=== Section Start ===

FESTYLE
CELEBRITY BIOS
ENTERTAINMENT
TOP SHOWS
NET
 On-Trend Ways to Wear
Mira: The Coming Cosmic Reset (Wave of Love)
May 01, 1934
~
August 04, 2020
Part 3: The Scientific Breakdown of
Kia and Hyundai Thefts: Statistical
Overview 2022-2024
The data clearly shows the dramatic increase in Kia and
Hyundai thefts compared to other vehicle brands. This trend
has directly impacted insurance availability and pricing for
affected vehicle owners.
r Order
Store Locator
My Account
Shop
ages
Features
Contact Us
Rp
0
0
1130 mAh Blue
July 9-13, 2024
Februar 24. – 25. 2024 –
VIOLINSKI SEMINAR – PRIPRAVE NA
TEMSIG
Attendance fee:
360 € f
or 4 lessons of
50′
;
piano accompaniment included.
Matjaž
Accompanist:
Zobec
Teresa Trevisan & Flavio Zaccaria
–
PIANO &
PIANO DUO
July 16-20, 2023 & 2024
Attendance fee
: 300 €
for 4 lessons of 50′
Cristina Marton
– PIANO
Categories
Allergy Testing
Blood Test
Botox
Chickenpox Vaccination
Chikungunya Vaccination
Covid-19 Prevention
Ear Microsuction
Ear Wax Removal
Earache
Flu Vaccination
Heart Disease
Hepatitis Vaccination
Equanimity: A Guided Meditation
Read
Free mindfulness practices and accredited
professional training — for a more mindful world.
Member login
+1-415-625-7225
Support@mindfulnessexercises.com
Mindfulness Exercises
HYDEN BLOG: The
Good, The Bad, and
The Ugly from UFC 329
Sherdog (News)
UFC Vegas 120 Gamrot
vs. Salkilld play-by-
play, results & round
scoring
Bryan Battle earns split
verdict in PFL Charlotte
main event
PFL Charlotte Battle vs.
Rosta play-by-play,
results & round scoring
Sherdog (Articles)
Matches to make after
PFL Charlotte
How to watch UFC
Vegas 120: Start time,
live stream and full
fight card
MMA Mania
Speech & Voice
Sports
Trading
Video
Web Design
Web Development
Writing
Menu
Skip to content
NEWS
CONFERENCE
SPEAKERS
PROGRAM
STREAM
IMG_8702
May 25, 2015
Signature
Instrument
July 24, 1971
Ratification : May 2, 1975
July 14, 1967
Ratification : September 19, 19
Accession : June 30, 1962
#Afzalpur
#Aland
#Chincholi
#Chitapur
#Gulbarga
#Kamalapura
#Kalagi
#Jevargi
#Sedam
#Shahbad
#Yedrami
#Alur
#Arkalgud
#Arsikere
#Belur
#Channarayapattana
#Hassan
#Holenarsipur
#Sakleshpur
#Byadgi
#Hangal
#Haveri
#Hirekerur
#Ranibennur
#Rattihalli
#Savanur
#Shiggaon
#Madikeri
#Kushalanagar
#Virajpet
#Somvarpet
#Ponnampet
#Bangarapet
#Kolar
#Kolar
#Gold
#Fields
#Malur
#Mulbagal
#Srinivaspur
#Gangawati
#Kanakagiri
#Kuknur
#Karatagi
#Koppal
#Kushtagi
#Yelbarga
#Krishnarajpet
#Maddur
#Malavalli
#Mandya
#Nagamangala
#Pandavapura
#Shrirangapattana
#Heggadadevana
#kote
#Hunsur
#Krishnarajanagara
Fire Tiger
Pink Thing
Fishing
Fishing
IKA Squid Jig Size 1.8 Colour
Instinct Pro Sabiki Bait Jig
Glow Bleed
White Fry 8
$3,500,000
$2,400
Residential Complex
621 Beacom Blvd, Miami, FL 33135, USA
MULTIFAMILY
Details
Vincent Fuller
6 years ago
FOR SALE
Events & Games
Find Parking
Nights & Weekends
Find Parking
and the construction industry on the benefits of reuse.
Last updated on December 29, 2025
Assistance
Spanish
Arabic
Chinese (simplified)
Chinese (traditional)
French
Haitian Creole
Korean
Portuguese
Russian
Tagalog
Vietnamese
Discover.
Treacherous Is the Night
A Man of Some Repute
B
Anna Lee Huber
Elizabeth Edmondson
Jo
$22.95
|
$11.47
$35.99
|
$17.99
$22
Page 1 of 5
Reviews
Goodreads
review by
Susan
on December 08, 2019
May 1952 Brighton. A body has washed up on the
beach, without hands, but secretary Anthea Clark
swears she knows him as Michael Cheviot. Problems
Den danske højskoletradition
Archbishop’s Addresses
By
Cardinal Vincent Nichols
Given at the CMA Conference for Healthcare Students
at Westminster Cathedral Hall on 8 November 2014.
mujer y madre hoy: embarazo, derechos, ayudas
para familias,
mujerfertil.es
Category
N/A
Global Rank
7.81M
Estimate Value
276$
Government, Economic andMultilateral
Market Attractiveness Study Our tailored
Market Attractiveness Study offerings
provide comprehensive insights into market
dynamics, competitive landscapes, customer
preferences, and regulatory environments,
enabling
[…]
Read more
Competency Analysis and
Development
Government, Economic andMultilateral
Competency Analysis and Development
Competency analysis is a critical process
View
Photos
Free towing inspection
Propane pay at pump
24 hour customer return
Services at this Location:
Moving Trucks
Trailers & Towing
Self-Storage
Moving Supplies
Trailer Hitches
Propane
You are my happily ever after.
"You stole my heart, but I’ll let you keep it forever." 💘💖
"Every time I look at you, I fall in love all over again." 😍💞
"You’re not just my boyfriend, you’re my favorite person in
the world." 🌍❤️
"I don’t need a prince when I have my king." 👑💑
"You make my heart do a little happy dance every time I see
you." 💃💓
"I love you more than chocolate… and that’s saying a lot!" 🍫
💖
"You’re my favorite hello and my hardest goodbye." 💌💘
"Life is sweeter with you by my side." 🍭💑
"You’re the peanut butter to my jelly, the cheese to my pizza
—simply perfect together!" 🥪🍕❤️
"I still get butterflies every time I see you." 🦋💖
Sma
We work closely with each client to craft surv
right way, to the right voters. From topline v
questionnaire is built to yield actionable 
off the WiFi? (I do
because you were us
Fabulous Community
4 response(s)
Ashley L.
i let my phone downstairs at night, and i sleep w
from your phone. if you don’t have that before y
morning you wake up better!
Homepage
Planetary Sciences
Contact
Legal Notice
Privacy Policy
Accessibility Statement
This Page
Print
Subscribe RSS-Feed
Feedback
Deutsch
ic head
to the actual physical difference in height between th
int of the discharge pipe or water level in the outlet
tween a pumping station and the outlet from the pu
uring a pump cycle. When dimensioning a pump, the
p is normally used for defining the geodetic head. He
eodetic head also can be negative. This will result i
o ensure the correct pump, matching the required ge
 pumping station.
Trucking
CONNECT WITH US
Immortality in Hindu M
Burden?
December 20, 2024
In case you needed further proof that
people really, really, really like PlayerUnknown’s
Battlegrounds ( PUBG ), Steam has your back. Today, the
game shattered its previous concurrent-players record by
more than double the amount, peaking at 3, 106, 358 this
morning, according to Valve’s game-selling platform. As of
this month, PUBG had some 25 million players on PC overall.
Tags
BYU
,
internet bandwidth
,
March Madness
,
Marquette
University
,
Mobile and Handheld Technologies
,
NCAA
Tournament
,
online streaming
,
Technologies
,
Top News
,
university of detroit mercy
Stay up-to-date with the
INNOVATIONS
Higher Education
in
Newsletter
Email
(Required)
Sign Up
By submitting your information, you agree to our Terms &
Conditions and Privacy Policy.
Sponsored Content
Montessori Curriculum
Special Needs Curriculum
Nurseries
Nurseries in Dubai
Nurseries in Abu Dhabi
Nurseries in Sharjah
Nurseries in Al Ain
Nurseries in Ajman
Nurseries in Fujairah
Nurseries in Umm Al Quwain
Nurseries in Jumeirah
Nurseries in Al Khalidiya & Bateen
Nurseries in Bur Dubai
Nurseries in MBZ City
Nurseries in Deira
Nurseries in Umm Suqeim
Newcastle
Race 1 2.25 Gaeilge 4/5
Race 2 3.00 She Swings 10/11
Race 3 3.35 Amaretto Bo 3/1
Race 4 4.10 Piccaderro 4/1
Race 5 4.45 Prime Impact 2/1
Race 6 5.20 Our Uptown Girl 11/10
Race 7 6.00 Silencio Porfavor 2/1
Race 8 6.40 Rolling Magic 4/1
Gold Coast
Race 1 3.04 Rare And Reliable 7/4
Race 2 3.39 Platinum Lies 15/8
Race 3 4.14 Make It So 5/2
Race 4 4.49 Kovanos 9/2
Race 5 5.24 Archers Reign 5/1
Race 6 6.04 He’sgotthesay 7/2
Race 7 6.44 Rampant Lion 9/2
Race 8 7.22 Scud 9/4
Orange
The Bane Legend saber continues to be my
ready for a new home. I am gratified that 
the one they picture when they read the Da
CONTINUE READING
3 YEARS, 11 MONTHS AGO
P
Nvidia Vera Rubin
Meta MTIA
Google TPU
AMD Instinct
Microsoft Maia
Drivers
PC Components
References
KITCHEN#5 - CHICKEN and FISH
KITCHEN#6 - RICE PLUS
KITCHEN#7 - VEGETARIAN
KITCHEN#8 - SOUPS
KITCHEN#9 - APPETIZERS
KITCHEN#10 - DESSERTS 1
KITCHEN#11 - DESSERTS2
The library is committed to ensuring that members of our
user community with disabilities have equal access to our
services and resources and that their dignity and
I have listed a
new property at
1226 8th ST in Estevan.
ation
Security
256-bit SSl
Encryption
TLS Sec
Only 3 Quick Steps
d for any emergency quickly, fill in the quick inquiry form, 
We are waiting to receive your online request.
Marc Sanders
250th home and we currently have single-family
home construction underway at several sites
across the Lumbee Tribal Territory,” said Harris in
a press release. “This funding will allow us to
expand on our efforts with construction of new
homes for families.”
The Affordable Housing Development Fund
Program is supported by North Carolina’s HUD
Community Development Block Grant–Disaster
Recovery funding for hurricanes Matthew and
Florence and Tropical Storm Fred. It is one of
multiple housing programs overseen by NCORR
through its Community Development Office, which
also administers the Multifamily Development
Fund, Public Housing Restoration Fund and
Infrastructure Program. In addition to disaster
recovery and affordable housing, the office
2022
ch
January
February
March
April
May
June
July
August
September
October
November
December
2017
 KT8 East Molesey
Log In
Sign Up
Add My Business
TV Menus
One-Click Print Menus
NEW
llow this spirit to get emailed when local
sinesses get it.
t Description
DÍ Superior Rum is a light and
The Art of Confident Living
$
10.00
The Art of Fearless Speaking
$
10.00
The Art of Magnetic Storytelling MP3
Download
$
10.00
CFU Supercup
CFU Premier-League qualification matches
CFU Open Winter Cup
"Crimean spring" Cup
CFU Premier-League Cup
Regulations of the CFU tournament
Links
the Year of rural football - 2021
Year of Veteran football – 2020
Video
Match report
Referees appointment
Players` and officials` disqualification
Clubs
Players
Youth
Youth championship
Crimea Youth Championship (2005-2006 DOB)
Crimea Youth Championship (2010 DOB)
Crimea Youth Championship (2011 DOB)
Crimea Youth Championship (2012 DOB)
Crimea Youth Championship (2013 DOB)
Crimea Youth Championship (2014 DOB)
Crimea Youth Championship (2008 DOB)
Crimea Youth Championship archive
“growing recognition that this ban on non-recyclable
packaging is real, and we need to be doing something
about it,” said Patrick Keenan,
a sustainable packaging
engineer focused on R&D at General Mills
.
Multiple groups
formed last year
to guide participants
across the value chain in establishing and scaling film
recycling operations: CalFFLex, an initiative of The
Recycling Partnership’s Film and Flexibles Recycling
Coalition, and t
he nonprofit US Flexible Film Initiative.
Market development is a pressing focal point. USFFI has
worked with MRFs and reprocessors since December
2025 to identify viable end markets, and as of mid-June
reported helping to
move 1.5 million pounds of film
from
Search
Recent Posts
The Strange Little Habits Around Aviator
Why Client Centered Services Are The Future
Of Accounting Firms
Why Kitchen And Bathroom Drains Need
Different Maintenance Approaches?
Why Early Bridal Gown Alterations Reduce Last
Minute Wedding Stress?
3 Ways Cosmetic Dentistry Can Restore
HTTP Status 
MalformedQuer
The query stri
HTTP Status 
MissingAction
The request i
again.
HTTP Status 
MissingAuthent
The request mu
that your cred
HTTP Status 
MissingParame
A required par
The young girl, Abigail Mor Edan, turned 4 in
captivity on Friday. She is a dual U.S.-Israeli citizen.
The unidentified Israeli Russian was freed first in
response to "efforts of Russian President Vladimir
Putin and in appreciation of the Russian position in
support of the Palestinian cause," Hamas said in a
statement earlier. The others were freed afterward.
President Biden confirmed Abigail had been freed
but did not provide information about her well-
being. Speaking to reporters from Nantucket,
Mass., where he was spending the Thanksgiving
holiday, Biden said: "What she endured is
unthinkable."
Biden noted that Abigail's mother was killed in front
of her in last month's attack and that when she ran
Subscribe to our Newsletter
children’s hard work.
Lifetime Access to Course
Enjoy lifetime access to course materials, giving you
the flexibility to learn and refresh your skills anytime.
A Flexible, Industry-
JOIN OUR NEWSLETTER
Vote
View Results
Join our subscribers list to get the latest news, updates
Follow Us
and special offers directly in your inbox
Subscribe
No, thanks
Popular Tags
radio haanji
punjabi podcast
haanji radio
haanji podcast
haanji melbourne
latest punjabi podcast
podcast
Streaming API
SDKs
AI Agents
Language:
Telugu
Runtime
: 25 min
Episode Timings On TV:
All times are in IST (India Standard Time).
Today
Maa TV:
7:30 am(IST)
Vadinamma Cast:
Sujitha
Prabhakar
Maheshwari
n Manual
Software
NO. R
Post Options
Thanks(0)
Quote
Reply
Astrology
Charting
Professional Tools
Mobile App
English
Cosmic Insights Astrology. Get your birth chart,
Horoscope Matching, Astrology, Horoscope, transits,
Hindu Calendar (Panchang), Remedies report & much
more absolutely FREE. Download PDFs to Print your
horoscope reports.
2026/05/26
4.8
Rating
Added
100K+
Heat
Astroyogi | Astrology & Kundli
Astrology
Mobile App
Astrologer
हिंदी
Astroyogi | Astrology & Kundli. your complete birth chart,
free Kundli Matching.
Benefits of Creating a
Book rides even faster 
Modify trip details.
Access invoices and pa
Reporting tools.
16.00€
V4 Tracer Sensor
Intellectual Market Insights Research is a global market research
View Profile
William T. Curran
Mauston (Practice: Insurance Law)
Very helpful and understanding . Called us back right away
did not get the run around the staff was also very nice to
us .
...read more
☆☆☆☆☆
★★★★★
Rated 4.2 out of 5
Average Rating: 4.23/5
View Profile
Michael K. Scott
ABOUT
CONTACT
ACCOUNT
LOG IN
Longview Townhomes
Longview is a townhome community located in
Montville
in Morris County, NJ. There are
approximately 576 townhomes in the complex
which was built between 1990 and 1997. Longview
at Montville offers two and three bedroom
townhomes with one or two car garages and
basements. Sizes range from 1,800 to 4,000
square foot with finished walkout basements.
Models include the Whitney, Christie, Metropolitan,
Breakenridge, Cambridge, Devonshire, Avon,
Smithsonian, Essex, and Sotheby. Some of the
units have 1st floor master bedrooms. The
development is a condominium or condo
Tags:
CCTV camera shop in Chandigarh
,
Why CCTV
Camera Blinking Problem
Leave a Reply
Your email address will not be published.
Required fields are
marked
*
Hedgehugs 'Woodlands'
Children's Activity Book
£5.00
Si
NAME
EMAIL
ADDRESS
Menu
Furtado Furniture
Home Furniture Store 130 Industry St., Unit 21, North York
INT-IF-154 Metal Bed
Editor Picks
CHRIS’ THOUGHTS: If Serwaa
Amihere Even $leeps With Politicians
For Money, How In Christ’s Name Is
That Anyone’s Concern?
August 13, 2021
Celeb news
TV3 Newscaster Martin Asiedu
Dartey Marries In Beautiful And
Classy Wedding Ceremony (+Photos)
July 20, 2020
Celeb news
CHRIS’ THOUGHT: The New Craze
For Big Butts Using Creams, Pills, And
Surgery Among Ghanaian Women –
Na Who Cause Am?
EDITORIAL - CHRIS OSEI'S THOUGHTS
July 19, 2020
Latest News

=== Section End ===

*TASK STATEMENT*. Wherever a line above contains the string "Dubai", copy that line.

*ANSWER SPACE*.
Nurseries in Dubai
Nurseries in Bur Dubai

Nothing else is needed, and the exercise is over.